Reactors can be small and (relatively) cheap, but those aren't cost effective for power production. Producing power for sale on the grid requires huge economies of scale to compete with other sources.

Tiny, safe, low-cost reactors are a better fit for off-grid power and heat in remote areas.


Because the licensing cost is the same per reactor, regardless of its power.


That's supposed to be the promise / fix of SMR: plop down a fully self-contained reactor of a few tens~hundreds MWe in a shaft, plug it to the grid and leave it there for a few decades, when it's out of fuel swap it out and go recycle it in a dedicated facility.

Though of course aside from not quite existing yet and probably needing a smart grid to coordinate properly these will take full-bore hits from NIMBY.


The predominant NIMBY strategy is to request a new impact study every 6 months so as to insert delays and restarts into the capital-intensive, highly coordinated construction process, bringing it from merely arduous to nearly impossible. Pre-fabbed reactors would reduce both the attack surface and the per-hit damage considerably.


Where has that happened?

There are plenty of sites that would be happy to host nuclear, if it were possible to build. Vogtle and Summer are our recent examples, and NuScale is deploying soon too.

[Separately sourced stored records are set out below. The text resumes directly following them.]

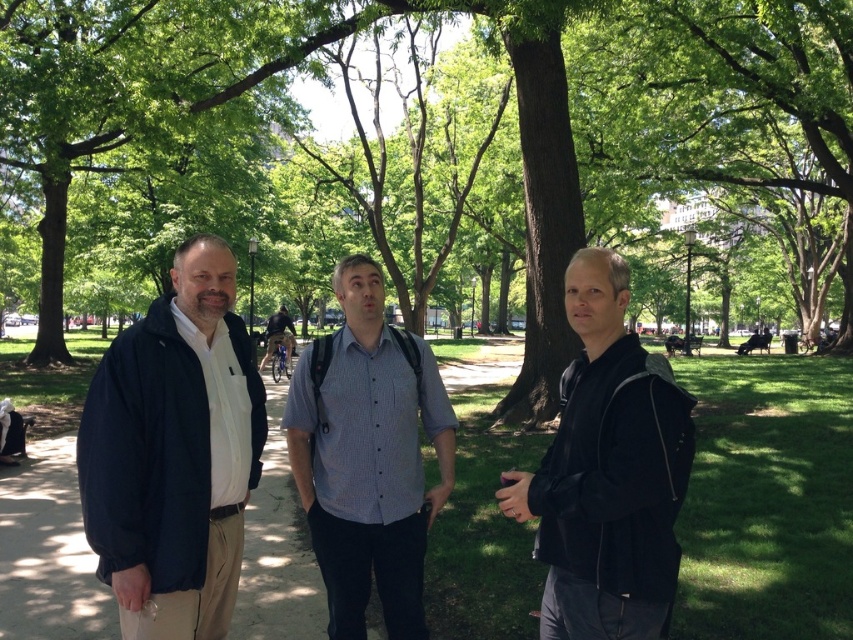
You are a photographer trying to capture a group photo of the black matte jacket at center and the blue striped shirt at center. Since you want both subjects to appear equally sized in the photo, which subject should you move closer to the camera?

The black matte jacket at center is smaller in real size compared to the blue striped shirt at center. To make them appear the same size in the photo, move the smaller black matte jacket at center closer to the camera while keeping the larger blue striped shirt at center farther back.

You are a photographer trying to capture a group photo of the black matte jacket at center and the blue striped shirt at center. You want to ensure both individuals are fully visible in the frame. Which person should you position closer to the camera to avoid cropping either of them?

Since the black matte jacket at center is narrower than the blue striped shirt at center, you should position the blue striped shirt at center closer to the camera to ensure both fit within the frame without cropping.

You are standing on the paved pathway in the park and want to walk towards the point that is closer to you. Which point should you head towards, point (581, 404) or point (387, 380)?

You should head towards point (581, 404) because it is closer to the viewer than point (387, 380).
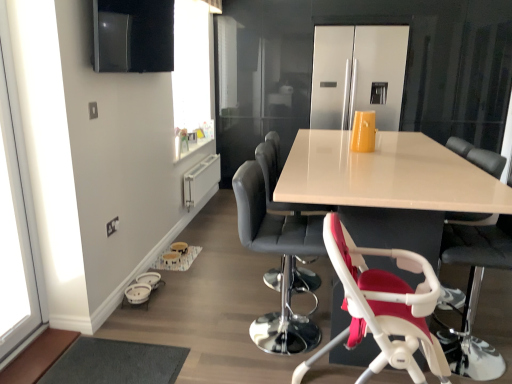
Identify the location of free spot to the left of leather-like black chair at center, which is the 1th chair from back to front. (233, 278).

NIMBYs have not held back nuclear as much as the industry itself.


The nuclear power plant at Shoreham on Long Island is possibly the most famous example of NIMBYism killing nuclear. The reactor was built and operated at test levels, but the NIMBYs demanded for full operation to include a disaster plan to evacuate all of Long Island (5+ million people) in a completely impossible time span of a few hours.


> That's supposed to be the promise / fix of SMR

I'm surprised the (US) military isn't looking into these more.

I would think it would reduce /simplify the logistics of hauling diesel for generators over hell's half-acre.


A nuclear reactor in a battle zone is a dirty bomb sitting in your territory.


They did. https://en.m.wikipedia.org/wiki/Army_Nuclear_Power_Program

One issue was that small-package reactor designs of the 50s and 60s required highly enriched uranium... which doesn't seem like the best idea to leave lying around at (by definition) remote outposts.



Yep a simple WOG value you can buy for $9 dollars at home depot costs $500 dollars after it is certified and tested and approved for use in a plant.


My understanding from a friend who worked on nuclear subs was that transmutation due to radiation is what makes working with reactors so complicated and error prone. You can't assume anything about common tools and materials since the metallurgy becomes quite important in ways that we're not used to.


Well, tools better not be exposed to much neutron radiation, or else the person holding the tools will be in trouble. :)

What he may have been talking about is activation of troublesome elements that cause contamination that interferes with access. A prime example of this is the wear resistant alloy Stellite, used in valve seats. It's an alloy of cobalt. Some cobalt does wear off, gets circulated through the reactor, and is transmuted to 60Co, which increases the radiation field around all the piping.

All the materials in your reactor that are exposed to neutrons need to be purged of troublesome trace elements that can cause this sort of activation.


So do aircraft parts. It's easy to find $400 screws, for instance, for aircraft.

It has to do with strict traceability, design validation, and testing-proven performance more than it does anything about nuclear aspects.


Doesn't SpaceX sidestep a bunch of this stuff by achieving reliability via redundancy instead? Like, put three valves in series when it needs to fail closed, and three in parallel when it need to fail open, that kind of thing.

I wonder if there's potential for a similar approach here?


A rocket total failure has a more obvious, bounded cost that's lower than a reactor failure.